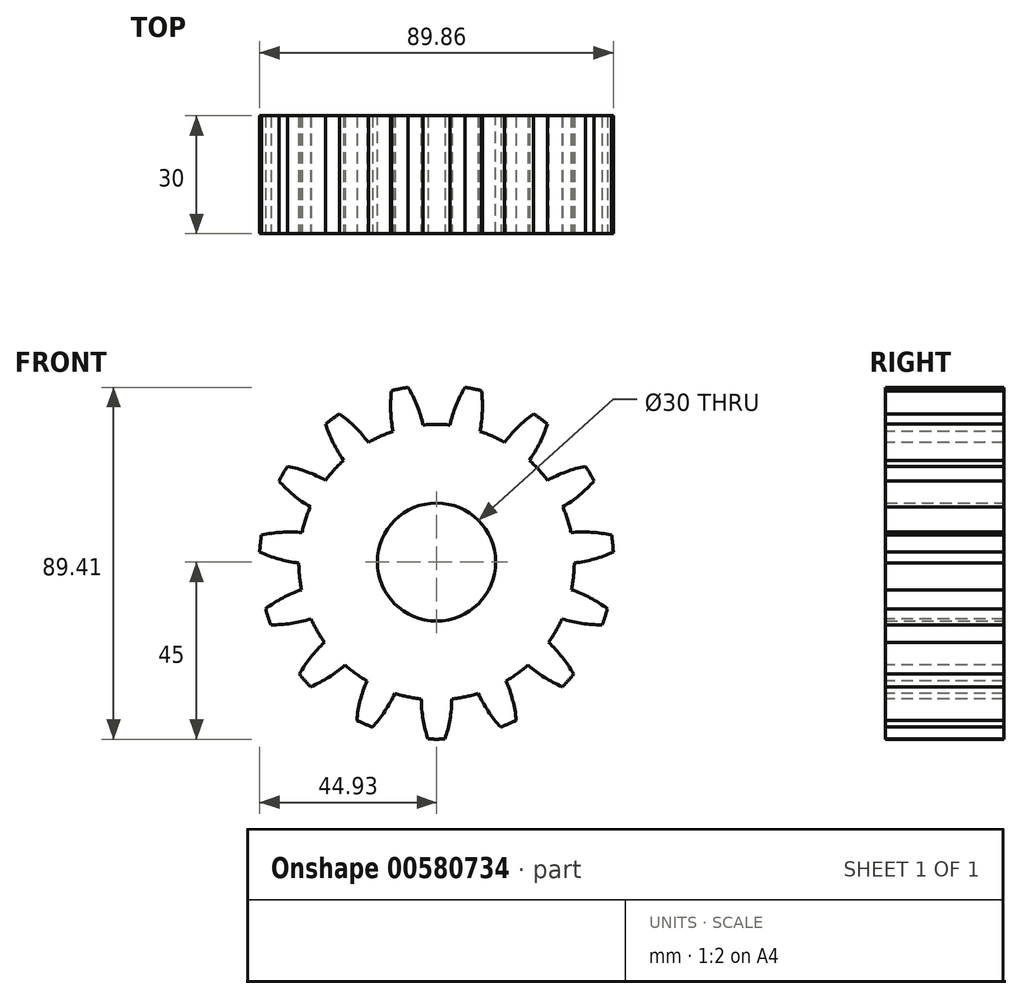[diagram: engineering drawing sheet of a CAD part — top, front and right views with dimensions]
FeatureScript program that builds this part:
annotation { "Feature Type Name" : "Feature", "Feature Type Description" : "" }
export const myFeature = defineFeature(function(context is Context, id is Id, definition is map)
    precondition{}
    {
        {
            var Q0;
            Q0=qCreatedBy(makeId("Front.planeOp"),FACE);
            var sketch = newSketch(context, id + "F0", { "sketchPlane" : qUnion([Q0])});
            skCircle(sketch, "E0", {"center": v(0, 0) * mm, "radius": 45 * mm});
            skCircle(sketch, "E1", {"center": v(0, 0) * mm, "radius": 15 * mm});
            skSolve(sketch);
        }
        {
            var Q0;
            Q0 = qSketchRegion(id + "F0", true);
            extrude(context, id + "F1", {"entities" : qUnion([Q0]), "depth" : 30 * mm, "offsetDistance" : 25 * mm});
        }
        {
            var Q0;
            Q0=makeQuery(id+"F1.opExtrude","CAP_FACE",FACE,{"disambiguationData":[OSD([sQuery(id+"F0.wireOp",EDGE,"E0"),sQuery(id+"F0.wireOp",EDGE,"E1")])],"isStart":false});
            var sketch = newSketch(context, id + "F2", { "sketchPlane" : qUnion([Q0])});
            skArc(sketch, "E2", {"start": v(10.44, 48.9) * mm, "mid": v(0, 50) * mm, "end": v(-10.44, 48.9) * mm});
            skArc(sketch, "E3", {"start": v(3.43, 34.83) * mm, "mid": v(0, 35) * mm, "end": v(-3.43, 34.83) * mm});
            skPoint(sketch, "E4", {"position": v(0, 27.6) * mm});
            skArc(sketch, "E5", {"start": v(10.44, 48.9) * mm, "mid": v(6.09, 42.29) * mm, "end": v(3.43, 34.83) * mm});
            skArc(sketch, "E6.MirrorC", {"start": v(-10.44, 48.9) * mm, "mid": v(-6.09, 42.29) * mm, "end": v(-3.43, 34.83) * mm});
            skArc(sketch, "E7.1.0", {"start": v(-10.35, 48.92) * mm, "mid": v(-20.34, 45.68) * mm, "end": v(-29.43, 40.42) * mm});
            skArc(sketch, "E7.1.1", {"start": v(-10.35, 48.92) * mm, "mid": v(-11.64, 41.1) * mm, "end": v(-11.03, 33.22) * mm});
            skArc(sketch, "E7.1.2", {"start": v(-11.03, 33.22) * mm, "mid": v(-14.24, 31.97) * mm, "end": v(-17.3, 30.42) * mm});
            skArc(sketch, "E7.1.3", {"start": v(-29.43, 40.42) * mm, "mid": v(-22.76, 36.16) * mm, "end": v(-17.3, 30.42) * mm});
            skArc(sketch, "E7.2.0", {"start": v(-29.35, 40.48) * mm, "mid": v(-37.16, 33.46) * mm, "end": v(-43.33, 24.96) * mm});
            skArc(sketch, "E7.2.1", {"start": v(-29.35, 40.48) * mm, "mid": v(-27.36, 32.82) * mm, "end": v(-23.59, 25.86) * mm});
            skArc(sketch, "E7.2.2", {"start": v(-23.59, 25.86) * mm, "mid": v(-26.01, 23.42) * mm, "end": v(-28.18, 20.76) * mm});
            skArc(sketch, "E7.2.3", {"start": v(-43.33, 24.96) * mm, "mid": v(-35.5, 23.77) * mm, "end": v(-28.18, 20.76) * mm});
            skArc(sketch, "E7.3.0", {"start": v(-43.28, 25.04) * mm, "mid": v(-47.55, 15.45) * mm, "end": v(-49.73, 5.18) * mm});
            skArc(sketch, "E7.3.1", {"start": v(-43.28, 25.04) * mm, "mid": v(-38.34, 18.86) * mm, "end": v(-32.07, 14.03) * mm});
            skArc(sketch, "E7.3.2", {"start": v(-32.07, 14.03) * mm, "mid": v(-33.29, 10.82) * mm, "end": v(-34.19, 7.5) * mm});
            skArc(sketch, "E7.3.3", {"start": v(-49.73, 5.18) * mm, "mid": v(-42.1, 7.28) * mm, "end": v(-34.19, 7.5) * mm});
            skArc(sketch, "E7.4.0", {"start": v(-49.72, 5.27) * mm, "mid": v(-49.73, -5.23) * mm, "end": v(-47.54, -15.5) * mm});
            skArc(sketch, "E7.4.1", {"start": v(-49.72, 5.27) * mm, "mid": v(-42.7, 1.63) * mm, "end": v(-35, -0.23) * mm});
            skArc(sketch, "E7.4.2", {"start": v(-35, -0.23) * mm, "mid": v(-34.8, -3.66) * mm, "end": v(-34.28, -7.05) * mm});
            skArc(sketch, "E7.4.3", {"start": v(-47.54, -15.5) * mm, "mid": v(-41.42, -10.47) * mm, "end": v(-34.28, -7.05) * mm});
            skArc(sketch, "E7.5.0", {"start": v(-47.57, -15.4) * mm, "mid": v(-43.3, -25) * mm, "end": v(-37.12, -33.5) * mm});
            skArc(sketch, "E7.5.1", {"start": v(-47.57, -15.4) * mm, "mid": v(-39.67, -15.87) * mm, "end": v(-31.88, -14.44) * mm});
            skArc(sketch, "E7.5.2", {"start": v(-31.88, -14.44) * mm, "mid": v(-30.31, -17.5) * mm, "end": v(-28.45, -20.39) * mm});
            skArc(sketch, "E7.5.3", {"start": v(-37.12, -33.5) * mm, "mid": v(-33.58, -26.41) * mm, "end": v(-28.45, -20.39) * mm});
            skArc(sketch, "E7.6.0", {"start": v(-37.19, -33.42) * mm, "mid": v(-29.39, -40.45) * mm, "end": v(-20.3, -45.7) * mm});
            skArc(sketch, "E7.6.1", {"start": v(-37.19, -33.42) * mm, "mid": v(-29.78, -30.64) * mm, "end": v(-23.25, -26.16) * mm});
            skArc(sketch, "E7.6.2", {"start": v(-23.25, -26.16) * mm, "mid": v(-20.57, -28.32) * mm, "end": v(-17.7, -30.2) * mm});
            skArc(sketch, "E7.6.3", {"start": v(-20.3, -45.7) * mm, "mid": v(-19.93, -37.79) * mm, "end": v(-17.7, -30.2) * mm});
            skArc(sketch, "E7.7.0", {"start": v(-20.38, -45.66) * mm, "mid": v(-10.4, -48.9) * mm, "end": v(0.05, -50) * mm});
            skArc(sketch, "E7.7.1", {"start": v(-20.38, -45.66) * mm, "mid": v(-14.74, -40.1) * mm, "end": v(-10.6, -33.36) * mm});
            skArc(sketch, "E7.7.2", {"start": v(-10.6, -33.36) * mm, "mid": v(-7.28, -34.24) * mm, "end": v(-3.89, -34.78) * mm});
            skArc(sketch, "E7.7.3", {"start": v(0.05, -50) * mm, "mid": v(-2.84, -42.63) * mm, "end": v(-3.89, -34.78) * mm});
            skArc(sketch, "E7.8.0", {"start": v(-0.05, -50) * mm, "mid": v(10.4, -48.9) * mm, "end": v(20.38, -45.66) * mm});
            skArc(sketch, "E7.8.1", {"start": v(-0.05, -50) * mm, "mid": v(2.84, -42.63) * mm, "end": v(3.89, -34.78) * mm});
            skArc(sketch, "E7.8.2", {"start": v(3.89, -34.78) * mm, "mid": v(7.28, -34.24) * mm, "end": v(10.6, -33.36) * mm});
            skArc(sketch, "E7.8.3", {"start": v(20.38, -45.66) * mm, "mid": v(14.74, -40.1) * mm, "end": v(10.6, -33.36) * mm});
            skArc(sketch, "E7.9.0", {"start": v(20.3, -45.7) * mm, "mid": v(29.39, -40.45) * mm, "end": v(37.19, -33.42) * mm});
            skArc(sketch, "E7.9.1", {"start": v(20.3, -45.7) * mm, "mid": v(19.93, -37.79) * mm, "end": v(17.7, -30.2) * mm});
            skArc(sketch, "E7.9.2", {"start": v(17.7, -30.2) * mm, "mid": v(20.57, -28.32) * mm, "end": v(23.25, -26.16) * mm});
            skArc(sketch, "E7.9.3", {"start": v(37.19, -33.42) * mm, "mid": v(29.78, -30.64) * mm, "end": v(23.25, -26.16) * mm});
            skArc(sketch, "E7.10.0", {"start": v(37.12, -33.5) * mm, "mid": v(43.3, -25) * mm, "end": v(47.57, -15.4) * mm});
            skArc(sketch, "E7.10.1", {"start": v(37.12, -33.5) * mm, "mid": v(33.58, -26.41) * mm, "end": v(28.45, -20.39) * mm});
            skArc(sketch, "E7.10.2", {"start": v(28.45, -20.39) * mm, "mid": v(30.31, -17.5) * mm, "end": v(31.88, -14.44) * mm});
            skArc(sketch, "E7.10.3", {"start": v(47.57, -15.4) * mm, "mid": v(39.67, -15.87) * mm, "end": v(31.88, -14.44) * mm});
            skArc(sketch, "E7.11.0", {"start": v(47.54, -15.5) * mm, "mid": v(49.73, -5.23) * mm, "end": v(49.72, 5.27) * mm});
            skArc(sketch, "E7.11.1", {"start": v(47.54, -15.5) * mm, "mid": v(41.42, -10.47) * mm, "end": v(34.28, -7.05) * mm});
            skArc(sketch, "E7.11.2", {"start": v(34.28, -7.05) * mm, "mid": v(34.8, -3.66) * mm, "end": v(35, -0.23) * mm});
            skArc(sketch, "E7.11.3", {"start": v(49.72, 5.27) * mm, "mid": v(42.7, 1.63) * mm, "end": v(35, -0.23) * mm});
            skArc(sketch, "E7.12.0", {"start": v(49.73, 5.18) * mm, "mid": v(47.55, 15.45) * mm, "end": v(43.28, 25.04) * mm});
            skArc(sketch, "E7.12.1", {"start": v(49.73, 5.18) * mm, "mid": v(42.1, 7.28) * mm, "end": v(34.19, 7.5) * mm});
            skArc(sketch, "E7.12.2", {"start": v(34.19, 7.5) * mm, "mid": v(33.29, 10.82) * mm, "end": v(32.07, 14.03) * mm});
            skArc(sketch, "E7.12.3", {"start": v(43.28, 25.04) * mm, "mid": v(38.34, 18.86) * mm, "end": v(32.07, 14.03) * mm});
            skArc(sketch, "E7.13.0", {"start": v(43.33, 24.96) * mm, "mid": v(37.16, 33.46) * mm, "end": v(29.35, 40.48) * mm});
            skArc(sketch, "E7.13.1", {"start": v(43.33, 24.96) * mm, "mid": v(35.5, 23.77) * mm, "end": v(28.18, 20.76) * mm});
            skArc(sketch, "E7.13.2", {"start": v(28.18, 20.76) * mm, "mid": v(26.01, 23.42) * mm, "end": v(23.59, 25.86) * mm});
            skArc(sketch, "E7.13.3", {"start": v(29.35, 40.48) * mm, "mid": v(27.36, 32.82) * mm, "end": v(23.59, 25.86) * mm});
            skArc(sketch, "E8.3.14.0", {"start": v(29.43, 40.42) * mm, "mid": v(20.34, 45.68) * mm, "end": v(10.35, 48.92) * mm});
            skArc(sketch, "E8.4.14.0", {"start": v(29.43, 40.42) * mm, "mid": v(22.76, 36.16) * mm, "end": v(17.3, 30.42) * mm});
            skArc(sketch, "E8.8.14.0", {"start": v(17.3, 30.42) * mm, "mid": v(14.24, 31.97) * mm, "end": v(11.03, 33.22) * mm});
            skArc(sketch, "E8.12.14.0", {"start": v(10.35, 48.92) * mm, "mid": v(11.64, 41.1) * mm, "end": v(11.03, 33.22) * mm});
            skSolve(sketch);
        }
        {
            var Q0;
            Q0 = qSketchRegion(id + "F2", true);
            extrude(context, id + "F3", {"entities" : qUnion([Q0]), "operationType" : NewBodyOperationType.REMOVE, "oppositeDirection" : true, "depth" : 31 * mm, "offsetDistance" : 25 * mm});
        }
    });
■ ■ ■ ■ ■ ■ ■
What to work on: Lay out the lines above as a JSON list of strings, one string per line, with blank lines omitted, starting at the first line of the items and ending at the line containing "v(-14.24, 31.97) *". Leave the pictures out of the answer.

Answer in full:
[
  "[diagram: engineering drawing sheet of a CAD part — top, front and right views with dimensions]",
  "FeatureScript program that builds this part:",
  "annotation { \"Feature Type Name\" : \"Feature\", \"Feature Type Description\" : \"\" }",
  "export const myFeature = defineFeature(function(context is Context, id is Id, definition is map)",
  "    precondition{}",
  "    {",
  "        {",
  "            var Q0;",
  "            Q0=qCreatedBy(makeId(\"Front.planeOp\"),FACE);",
  "            var sketch = newSketch(context, id + \"F0\", { \"sketchPlane\" : qUnion([Q0])});",
  "            skCircle(sketch, \"E0\", {\"center\": v(0, 0) * mm, \"radius\": 45 * mm});",
  "            skCircle(sketch, \"E1\", {\"center\": v(0, 0) * mm, \"radius\": 15 * mm});",
  "            skSolve(sketch);",
  "        }",
  "        {",
  "            var Q0;",
  "            Q0 = qSketchRegion(id + \"F0\", true);",
  "            extrude(context, id + \"F1\", {\"entities\" : qUnion([Q0]), \"depth\" : 30 * mm, \"offsetDistance\" : 25 * mm});",
  "        }",
  "        {",
  "            var Q0;",
  "            Q0=makeQuery(id+\"F1.opExtrude\",\"CAP_FACE\",FACE,{\"disambiguationData\":[OSD([sQuery(id+\"F0.wireOp\",EDGE,\"E0\"),sQuery(id+\"F0.wireOp\",EDGE,\"E1\")])],\"isStart\":false});",
  "            var sketch = newSketch(context, id + \"F2\", { \"sketchPlane\" : qUnion([Q0])});",
  "            skArc(sketch, \"E2\", {\"start\": v(10.44, 48.9) * mm, \"mid\": v(0, 50) * mm, \"end\": v(-10.44, 48.9) * mm});",
  "            skArc(sketch, \"E3\", {\"start\": v(3.43, 34.83) * mm, \"mid\": v(0, 35) * mm, \"end\": v(-3.43, 34.83) * mm});",
  "            skPoint(sketch, \"E4\", {\"position\": v(0, 27.6) * mm});",
  "            skArc(sketch, \"E5\", {\"start\": v(10.44, 48.9) * mm, \"mid\": v(6.09, 42.29) * mm, \"end\": v(3.43, 34.83) * mm});",
  "            skArc(sketch, \"E6.MirrorC\", {\"start\": v(-10.44, 48.9) * mm, \"mid\": v(-6.09, 42.29) * mm, \"end\": v(-3.43, 34.83) * mm});",
  "            skArc(sketch, \"E7.1.0\", {\"start\": v(-10.35, 48.92) * mm, \"mid\": v(-20.34, 45.68) * mm, \"end\": v(-29.43, 40.42) * mm});",
  "            skArc(sketch, \"E7.1.1\", {\"start\": v(-10.35, 48.92) * mm, \"mid\": v(-11.64, 41.1) * mm, \"end\": v(-11.03, 33.22) * mm});",
  "            skArc(sketch, \"E7.1.2\", {\"start\": v(-11.03, 33.22) * mm, \"mid\": v(-14.24, 31.97) * mm, \"end\": v(-17.3, 30.42) * mm});"
]